What OpenRouter is
OpenRouter gives you one API key and one endpoint for hundreds of models across providers, with per-token pricing and easy model switching. For inference workloads (chat products, agents, summarization pipelines, model comparison for generative quality) it's an excellent piece of infrastructure, and if that's your workload you should use it.
It's deliberately unopinionated. OpenRouter returns what the model returns: prose. What you do with that prose is your code, which is exactly the flexibility inference customers want.
What MentionsAPI is
MentionsAPI is opinionated in the opposite direction. One call takes a query and a brand and returns structured JSON: mentioned or not, rank within the answer, cited URLs, per surface. The prompt handling, brand matching, and citation parsing are inside the API. You can't use it to build a chatbot, and that's the point.
It ships as a REST API plus a remote MCP server at api.mentionsapi.com/mcp, so agent workflows can call it as a tool without any HTTP glue.
Building brand monitoring on OpenRouter yourself
Here's the honest bill of materials. You'd write: a prompt set and fan-out logic per model, a brand matcher that survives casing and alias variants, rank computation within answers, citation extraction across each model's format, caching so repeat queries don't burn tokens, and scheduling plus storage for trend lines. None of it is exotic. All of it is maintenance, because model output formats and behaviors shift under you.
If brand monitoring is your core product and you want full control over every layer, building on raw inference is a legitimate choice. If it's a feature in a bigger product, or you'd rather spend the engineering elsewhere, one purpose-built endpoint replaces that whole list.
The wall: surfaces that aren't model APIs
There's a category of AI surface that no inference API can reach, because they aren't models you can route to. Google AI Overviews, Google AI Mode, and Bing Copilot are rendered products; what chatgpt.com shows a logged-in user differs from what the OpenAI API returns. You cannot check those surfaces through OpenRouter, no matter how much glue code you write, because there's no model endpoint behind them to call.
MentionsAPI's *_live modes check the rendered surfaces directly: AI Overviews (15 credits), AI Mode (35), Bing Copilot (15), and the live ChatGPT (35), Gemini (35), and Perplexity (85) UIs, with `mode: all_live` sweeping everything for 165 credits. If your monitoring needs to reflect what users actually see, this is the difference that decides the comparison.

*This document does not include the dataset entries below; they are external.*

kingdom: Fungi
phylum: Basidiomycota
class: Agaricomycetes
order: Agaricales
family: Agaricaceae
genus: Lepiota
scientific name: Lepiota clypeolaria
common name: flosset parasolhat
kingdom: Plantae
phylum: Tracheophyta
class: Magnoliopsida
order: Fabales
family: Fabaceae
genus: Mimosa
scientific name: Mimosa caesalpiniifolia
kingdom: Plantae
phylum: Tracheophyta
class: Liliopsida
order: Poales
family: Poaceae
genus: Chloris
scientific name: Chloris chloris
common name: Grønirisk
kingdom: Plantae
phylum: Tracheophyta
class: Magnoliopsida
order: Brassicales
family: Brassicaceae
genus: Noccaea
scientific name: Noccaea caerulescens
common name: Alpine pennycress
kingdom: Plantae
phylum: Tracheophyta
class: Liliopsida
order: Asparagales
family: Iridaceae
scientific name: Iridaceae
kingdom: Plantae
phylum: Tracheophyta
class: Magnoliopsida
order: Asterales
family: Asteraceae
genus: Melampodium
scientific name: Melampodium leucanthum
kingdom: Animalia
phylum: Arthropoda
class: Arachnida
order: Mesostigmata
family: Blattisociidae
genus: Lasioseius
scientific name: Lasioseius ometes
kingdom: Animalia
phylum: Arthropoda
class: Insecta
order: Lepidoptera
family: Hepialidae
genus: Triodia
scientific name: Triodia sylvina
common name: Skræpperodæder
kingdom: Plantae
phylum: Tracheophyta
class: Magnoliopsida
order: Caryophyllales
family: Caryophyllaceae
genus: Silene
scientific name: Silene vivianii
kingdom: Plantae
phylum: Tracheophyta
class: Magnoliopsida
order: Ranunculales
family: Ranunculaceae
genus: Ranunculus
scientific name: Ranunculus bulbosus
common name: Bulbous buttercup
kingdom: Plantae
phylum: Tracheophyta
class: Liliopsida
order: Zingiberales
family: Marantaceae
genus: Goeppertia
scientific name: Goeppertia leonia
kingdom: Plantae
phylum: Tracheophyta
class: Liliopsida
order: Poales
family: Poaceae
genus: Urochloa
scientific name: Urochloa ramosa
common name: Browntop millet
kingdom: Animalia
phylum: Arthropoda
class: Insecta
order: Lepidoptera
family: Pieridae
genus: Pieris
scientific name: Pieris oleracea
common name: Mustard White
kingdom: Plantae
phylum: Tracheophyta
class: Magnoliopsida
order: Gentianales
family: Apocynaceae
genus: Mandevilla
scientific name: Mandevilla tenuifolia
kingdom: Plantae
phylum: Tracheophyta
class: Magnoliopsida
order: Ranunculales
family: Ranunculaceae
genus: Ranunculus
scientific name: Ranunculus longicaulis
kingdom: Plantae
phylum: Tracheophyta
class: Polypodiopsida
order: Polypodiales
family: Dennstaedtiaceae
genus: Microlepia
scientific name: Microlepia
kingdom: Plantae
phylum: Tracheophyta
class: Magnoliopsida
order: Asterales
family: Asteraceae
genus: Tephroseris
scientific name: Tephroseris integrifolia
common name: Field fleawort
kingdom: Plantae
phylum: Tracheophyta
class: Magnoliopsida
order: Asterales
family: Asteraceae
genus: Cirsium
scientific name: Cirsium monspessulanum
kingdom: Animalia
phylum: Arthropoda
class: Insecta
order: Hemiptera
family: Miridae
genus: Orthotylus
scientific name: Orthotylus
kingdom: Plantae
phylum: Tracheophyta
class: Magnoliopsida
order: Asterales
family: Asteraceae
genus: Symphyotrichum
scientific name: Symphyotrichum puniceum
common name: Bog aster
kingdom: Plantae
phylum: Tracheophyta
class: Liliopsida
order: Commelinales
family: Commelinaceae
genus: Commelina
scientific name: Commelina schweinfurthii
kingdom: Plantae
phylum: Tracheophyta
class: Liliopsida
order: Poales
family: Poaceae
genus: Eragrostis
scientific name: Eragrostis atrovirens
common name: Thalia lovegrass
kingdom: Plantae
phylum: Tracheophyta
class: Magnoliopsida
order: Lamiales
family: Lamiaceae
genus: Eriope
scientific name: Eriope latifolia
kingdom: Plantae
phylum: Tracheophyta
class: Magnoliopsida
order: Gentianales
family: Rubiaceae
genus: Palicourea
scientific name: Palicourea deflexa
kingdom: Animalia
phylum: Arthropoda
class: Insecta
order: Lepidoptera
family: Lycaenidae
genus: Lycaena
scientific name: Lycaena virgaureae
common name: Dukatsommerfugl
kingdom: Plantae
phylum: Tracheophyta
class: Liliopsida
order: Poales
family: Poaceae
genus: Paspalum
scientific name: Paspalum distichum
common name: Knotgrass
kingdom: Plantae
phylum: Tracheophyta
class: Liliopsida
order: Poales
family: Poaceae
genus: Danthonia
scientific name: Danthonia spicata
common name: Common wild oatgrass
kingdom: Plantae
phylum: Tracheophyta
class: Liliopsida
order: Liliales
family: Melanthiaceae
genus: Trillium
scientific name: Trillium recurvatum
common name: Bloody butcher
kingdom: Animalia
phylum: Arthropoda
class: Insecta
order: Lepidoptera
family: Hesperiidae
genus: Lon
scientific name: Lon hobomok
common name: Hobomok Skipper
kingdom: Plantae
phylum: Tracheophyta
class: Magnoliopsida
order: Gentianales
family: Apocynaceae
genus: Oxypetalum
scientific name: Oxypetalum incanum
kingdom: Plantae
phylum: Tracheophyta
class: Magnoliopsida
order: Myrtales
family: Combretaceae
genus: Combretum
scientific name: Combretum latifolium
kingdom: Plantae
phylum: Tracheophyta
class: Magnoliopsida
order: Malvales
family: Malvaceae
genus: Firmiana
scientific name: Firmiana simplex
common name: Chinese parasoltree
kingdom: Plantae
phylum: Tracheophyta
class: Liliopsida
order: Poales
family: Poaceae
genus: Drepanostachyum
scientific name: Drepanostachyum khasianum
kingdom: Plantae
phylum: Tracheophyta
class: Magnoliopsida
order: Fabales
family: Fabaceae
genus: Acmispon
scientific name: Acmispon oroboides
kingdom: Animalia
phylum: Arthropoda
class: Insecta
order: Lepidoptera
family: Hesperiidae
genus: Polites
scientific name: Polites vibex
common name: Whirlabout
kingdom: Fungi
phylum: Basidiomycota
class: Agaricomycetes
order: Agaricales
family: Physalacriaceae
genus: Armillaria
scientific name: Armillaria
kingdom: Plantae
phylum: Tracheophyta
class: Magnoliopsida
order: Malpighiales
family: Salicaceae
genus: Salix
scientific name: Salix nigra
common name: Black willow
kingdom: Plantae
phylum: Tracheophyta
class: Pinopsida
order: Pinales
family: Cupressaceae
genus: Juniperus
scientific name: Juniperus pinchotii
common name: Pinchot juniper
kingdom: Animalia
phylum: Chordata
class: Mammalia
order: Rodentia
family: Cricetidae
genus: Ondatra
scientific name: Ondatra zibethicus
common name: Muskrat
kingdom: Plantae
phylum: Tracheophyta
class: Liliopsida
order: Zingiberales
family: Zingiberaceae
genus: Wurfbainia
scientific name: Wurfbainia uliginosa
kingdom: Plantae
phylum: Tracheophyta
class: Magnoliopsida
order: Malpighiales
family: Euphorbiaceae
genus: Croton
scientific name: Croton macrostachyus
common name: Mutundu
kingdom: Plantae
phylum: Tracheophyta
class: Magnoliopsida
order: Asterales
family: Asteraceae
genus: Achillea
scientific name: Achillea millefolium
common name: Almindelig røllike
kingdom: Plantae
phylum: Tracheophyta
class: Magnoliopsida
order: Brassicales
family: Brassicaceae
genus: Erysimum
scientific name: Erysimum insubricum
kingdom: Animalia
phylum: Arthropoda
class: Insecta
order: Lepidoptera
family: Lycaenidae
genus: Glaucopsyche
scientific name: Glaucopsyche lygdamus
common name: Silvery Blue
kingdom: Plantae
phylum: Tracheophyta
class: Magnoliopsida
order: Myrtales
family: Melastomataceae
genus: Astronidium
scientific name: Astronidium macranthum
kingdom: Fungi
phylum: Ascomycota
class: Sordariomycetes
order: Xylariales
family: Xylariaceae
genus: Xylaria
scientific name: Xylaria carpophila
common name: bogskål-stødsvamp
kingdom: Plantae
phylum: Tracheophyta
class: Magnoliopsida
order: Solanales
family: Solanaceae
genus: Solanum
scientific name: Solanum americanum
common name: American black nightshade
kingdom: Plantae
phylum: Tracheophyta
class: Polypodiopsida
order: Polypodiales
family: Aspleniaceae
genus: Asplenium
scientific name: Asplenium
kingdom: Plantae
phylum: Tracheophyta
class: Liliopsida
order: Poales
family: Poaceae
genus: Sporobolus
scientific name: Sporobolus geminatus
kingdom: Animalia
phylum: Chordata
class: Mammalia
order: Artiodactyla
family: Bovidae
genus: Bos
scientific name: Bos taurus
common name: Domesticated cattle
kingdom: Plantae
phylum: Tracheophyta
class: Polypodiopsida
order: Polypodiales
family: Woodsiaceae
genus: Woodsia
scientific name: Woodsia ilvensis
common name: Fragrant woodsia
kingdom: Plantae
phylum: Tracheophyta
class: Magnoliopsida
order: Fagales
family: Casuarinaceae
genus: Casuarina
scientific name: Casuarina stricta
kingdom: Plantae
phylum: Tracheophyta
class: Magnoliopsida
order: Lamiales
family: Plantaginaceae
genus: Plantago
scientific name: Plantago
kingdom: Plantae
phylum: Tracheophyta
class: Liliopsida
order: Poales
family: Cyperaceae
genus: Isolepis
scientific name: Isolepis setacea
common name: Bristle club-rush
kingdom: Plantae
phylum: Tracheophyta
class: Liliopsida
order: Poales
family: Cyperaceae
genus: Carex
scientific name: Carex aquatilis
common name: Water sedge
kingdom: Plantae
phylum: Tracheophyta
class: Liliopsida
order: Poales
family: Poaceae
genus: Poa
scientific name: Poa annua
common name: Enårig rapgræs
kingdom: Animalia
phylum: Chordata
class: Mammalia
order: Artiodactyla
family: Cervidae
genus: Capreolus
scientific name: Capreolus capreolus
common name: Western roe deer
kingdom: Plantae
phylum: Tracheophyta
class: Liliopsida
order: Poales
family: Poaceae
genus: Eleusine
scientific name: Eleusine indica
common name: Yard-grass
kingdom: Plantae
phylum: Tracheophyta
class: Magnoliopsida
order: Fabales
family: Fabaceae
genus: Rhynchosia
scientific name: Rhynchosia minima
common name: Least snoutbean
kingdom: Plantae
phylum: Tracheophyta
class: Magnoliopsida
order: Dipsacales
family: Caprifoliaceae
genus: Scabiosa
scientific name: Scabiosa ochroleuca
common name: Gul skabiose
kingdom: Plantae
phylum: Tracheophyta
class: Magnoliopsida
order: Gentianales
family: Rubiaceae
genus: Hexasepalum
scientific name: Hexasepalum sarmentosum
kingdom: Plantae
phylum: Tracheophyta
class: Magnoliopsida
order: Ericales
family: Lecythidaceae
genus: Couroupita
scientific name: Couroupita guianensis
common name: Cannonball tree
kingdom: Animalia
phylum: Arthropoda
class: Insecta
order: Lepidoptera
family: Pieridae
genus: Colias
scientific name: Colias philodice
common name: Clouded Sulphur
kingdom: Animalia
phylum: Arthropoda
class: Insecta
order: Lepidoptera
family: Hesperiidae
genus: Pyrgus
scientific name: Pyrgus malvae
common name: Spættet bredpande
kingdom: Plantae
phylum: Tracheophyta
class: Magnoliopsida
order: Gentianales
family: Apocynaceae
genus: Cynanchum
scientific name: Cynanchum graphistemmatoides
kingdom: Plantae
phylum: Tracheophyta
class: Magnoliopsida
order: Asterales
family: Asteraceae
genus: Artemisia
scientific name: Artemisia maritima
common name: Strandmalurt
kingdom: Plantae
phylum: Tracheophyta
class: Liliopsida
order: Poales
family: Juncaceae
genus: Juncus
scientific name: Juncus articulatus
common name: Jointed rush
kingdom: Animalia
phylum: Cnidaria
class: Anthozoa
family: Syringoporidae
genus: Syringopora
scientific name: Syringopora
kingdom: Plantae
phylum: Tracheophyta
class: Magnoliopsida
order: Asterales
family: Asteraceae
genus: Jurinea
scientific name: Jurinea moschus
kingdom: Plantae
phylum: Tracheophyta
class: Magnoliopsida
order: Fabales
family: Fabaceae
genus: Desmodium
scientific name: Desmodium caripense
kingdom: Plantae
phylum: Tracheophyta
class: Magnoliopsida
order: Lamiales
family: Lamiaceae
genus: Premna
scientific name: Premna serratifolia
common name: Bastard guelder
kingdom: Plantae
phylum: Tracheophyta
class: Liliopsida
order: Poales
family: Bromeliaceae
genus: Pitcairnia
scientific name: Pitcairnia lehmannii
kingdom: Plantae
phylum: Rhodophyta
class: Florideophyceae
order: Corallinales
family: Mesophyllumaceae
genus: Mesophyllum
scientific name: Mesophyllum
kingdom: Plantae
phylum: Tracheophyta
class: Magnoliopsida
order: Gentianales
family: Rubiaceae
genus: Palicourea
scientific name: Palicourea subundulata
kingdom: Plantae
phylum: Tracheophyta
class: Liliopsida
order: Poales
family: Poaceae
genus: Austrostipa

Pricing models and which to pick
OpenRouter bills per token, which is the right model for inference: costs scale with usage and you choose the model tier per call. MentionsAPI bills fixed credits per check from a wallet: 300 free one-time on signup, $5/mo for 1,000 credits or $54/yr for 12,000, top-ups at $4 per 1,000 (monthly) or $3 per 1,000 (annual), credits never expire. A quick check is 130 credits fresh, 5 cached.
Pick OpenRouter for anything generative: chat products, agents, content pipelines, model experimentation. Pick MentionsAPI when the job is measurement: is the brand visible, where, with what citations, across API and live surfaces. Plenty of stacks run both, inference through OpenRouter and visibility checks through us, because the two never overlap in what they do.